Мюнхен был в то время тем окопом, который задерживал просачивающееся в Восточную Европу влияние французской живописи с ее барбизонцами и понтавенистами[137].
Мои мытарства закончились стрельбищным полем. Прямо с него я попал в русскую семью за самовар. Встречен я был как курьез. Целый вечер рассказывал о моих приключениях разнородному обществу соотечественников. Материально на первое время я был выручен дружной подпиской. Ашбе бесплатно разрешил мне работать в его мастерской, и мало-помалу потерял я своеобразный дорожный облик.
В первые ночи после стрельбища люди, приютившие меня, которых я будил моим бредом, рассказывали, что я всю ночь говорил на прекрасном немецком языке.

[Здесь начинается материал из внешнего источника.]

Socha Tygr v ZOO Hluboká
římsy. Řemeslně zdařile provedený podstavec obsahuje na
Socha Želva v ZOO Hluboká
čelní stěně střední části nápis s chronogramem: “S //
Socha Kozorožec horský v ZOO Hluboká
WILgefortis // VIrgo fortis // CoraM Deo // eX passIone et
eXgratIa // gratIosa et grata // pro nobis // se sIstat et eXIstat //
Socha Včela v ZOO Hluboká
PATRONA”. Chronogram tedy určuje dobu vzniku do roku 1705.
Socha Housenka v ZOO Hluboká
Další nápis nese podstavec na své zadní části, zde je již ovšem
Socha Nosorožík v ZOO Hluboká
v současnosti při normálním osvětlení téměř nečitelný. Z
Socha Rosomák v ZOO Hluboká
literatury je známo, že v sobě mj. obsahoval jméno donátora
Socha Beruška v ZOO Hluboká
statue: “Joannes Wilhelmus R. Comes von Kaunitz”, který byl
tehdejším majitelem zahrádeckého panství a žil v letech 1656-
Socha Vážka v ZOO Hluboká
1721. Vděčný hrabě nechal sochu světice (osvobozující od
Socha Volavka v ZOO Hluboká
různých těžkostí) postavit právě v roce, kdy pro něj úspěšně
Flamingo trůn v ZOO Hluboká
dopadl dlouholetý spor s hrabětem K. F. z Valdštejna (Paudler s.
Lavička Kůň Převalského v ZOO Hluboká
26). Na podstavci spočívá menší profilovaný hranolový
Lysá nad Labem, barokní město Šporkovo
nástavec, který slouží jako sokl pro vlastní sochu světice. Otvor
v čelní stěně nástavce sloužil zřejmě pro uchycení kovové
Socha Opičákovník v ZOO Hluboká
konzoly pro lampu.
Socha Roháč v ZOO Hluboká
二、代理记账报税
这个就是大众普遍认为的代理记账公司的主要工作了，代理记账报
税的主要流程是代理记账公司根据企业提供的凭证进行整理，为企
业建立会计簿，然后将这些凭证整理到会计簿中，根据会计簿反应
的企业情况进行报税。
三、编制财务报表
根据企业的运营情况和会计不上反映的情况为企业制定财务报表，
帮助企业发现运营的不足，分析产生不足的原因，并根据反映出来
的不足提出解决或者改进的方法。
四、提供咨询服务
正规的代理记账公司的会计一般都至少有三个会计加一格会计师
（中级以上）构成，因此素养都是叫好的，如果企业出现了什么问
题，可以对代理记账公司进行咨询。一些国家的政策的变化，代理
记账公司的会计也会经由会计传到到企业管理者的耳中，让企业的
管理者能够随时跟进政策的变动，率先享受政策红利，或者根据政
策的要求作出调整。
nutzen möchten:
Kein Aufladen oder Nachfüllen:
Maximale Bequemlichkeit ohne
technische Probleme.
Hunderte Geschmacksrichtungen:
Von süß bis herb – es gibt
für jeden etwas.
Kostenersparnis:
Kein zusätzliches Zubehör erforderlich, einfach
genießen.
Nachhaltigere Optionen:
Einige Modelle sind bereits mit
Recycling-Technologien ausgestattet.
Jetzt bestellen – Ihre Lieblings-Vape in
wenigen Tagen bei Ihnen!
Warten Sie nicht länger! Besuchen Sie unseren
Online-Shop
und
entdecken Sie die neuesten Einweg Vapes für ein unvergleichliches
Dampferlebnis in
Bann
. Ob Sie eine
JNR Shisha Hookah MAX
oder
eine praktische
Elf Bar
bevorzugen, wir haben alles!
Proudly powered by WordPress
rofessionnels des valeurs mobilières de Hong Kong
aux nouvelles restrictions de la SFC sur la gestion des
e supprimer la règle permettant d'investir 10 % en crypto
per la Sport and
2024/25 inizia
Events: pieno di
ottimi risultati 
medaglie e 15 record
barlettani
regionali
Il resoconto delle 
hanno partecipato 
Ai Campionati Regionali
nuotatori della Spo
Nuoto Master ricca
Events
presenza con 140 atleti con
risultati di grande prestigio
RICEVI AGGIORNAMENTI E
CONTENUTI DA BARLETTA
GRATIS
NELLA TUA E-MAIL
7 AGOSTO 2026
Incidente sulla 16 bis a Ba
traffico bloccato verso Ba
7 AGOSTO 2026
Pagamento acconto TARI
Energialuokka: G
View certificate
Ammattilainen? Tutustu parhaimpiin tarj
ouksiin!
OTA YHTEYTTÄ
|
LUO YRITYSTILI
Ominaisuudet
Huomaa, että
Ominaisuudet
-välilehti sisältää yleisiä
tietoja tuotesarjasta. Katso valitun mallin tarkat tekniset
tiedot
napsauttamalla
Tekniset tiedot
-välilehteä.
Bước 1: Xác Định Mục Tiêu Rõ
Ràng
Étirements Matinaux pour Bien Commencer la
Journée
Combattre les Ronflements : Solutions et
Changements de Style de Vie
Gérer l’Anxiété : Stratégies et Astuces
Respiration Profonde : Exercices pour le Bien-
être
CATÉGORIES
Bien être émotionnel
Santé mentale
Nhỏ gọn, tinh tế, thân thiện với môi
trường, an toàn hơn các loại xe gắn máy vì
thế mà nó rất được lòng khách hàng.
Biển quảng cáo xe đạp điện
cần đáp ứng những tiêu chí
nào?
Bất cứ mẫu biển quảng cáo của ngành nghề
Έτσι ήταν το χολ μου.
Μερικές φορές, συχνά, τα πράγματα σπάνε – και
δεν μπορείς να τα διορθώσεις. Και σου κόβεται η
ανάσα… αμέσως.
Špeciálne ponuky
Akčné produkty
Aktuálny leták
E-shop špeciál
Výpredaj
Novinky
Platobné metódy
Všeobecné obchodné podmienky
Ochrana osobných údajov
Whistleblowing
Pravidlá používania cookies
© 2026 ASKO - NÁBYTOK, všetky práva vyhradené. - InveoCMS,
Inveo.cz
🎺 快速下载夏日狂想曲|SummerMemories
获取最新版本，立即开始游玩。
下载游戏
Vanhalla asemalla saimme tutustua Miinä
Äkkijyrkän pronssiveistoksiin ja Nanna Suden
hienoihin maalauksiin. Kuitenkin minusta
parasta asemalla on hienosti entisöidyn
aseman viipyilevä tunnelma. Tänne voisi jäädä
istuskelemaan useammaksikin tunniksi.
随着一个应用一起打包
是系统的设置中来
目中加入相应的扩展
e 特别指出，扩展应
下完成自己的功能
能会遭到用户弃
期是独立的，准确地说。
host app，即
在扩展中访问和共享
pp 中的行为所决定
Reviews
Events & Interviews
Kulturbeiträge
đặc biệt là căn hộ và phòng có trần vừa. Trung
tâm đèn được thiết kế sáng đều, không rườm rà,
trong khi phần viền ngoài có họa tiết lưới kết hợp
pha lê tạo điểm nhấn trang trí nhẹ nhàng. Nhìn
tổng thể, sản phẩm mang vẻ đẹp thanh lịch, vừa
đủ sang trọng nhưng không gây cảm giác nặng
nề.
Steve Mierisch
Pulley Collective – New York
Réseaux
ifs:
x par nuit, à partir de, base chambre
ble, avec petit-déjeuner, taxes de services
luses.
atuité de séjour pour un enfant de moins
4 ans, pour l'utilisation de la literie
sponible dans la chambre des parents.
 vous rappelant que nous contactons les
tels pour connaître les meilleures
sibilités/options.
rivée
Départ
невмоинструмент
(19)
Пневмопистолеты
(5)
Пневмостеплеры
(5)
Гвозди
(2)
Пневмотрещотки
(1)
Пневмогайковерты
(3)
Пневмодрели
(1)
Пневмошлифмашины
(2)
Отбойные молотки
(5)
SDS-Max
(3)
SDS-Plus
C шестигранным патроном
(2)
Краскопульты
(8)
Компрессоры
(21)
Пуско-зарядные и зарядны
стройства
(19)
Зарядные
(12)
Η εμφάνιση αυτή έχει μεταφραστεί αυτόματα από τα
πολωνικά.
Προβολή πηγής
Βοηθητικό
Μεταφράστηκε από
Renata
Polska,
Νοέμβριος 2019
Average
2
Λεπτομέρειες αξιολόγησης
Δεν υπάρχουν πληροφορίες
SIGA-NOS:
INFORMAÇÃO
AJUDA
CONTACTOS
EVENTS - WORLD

В мастерской Ашбе, невзирая на средней высоты уровень работающих, я увидел, что мне самому среди них похвастаться нечем. Правда, у меня был некоторый стиль в работе, характерный для школы Серова, но я чувствовал, как мне было трудно по-настоящему развернуть изображение на холсте. Я стал присматриваться к окружающим. Здесь была молодежь скандинавская, немецкая, английская, русская и даже два японца, потерявших национальные приемы и очень нудно перенявших систему зрительных восприятий европейцев.
Самые талантливые люди в мастерской были и самые манерные. Они, правда, выбились из общего сходства со всеми, но в них чувствовались некоторая неискренность и признаки эпатирования товарищей. Налет на натуру и эффектный росчерк характеризовали их работы: стремление к проявлению собственной личности, казалось мне, обезличивало их, и для меня было большим вопросом, выбьются ли именно они на передовые позиции живописцев. Тут же были два-три человека, чрезвычайно коряво и трудно писавших; среди уймы ошибок, излишних нагромождений меня останавливало в их работах умение вскрывать в натуре такие новые ее свойства, которые для всех нас не были замечаемы. Русские в большинстве случаев как-то любительски и беспринципно отдавались влияниям Мюнхена, боязнь привезенного с родины провинциализма толкала их в другой провинциализм — на веру принятого немецкого модернизма. Но в защиту наших надо сказать, что само открещивание их от своего и исповедование нового, казалось мне, было у них сектантски-напряженным и честным.
Провинциализм, завезенный каждым из своей страны вместе с табаком и привычками, был общим несчастьем молодежи мастерской Ашбе. Особенно он был заметен в задних рядах безнадежно и беспросветно мучающихся над живописью девиц и юношей.
Еще был элемент среди работавших, болтавшийся между передними и задними, который баловался живописью, пристраивался к искусству. Это была общая всем мировым центрам молодежь, кочевавшая из гнезда в гнездо. Люди состоятельные и почему-то выбившиеся из отцовских профессий, после кутежей и флиртов, они везде являются к станкам за полчаса до окончания сеанса. У них удивительные, приспособленные к их безделью ящики красного дерева с механическими задвижками, наполненные тончайшими красками Виндзора Ньютона[138] и ароматичными маслами и лаками. На их мольбертах холсты экстрафин[139], с начатками изящных шалостей карандашом либо кистью. Они неделями ждут вдохновения для работы, пока не сорвутся с этого местопребывания в новый уголок Европы, чтоб продолжать мотыльковую жизнь и злить нашего брата завистью к имеющимся у них полным возможностям для работы.
— Этот себя живописью не прокормит! — говорят о таких в Париже.
Но зато эти странствующие эстеты много прекрасных вещей говорят об искусстве: школы, направления, группировки они знают наизусть, они дают определения новейшим течениям, ими, думаю, и подвешиваются «измы» к нашему делу и к нашим исканиям.
При выскоке в свет какого-нибудь сногсшибательного журнала в Париже, в Берлине, в Лондоне мне всегда рисуется в качестве редактора аншеф[140] такой международно натасканный молодой джентльмен: в кожаном кресле, заложивший ногу за ногу, с египетской сигаретой в зубах, вразумляет он нуждой втянутого к нему в кабинет настоящего работника по искусству…
Из русских, работавших в Мюнхене, поднимались тогда три звезды: Зедделер, Кандинский и Кардовский. Первый вскоре перебросится в Париж, перейдет на гравюру, придерживаясь образцов Хокусая, с трудом, но освободится от мюнхенского импрессионизма, а два последних продолжат и углубят заветы Мюнхена с овальной линией рисунка и с преломлением спектра на гранях формы.
Кардовский подойдет близко к новому петербургскому академизму, а на упрямо ищущем самодовлеющей живописи Кандинском Мюнхен отзовется трагичнее: его неразгоночностью цвета и неконструктивностью силуэта формы.